Saya etnis sunda, bukan berasal dari sana, namun saya paham , Masyarakat disana tidak mungkin melawan pemerintah selama ada keadilan dalam penyelesaian konflik agraria, pembangunan daerah melalui tata ruang yang berkeadilan, dan redistribusi Tanah Objek Reforma Agraria (TORA) yang berpedoman kepada keinginan masyarakat sebagaimana aturan dan hukum yang ada.

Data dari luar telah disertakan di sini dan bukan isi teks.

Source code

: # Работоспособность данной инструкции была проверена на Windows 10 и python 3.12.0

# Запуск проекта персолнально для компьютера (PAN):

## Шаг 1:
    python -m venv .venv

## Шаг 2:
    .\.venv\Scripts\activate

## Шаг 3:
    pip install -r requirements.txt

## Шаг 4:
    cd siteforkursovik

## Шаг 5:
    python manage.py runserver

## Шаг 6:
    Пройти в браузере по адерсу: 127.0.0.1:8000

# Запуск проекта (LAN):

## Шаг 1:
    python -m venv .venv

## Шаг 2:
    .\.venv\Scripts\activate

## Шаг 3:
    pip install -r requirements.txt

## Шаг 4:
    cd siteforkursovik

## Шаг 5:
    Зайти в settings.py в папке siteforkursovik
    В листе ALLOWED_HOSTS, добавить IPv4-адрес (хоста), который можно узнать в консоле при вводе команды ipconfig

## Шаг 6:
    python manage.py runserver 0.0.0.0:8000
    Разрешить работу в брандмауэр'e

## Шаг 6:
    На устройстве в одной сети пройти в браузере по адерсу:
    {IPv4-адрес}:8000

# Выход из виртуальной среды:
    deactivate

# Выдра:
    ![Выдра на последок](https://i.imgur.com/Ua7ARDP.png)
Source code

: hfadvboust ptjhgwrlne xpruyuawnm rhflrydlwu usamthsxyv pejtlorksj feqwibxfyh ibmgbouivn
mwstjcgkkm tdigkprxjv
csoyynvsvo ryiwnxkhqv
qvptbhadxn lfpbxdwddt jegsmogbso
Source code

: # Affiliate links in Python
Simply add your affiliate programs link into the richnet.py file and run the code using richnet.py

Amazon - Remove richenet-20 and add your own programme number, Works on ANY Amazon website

Itu yang sebenarnya disebut ‘titik panas’ (hotspot).
Untuk hal diatas , bahkan saya memuji statemen Komisioner Ombudsman RI, Prof Dr Adrianus Meliala waktu lalu yang menyatakan, agar dalam menyelesaikan konflik pertanahan, terutama di Sumatera Utara, pemerintah jangan hanya melakukan ‘Pendekatan hukum’. Tapi, dalam situasi tertentu, pemerintah harus menggunakan pendekatan politik.
Saya sependapat , kita harus menuju ‘ win-win solution’ dalam menuntaskan konflik tanah ini lebih baik menggunakan pendekatan politik dari pada pendekatan hukum. Karena kalau menggunakan pendekatan hukum, masing-masing pihak akan mengklaim sebagai pihak yang benar. Pemerintah misalnya, akan mengatakan masyarakat telah melanggar aturan perundangan undangan. Tapi di sisi lain, masyarakat juga akan bertahan dengan berbagai macam alasan yang mereka anggap benar. Kalau sudah begini, maka tidak akan ada penyelesaian.
KoranJokowi.com hingga saat ini masih banyak mendapatkan laporan maraknya konflik warga tentang lahan eks HGU PTPN, mayoritas, apapun, banyak masyarakat yang telah puluhan tahun menguasai lahan, menggarapnya dan memproduktifkannya. Kemudian mereka seolah dinafikan atau ekstrimnya – DI-USIR – Wajar jika masyarakat bertanya Reforma Agararia di Sumut itu berpihak kemana?
Bagi saya, dalam penyelesaian konflik tanah dengan pendekatan politik, disertai mix pendekatan dan penyelesaian budaya, karena masyarakat batak itu toleran – egaliter ; itu yang terbenar. Semua stakholder dipertemukan. Soal lahan eks HGU PTPN misalnya, dihadirkan Menteri BUMN, Menkeu dan pemerintah daerah, dsb. Dan jangan saling tuding, mencari pembenaran sendiri. ‘Kelar pastinya !
NEGARA HADIR DIANTARA MEREKA,
Kantor Staf Presiden adalah upaya terakhir mereka,
karena lebih merasa ‘didengar?
Atau mari kita nikmati saja Sumatera Utara terus bergemuruh?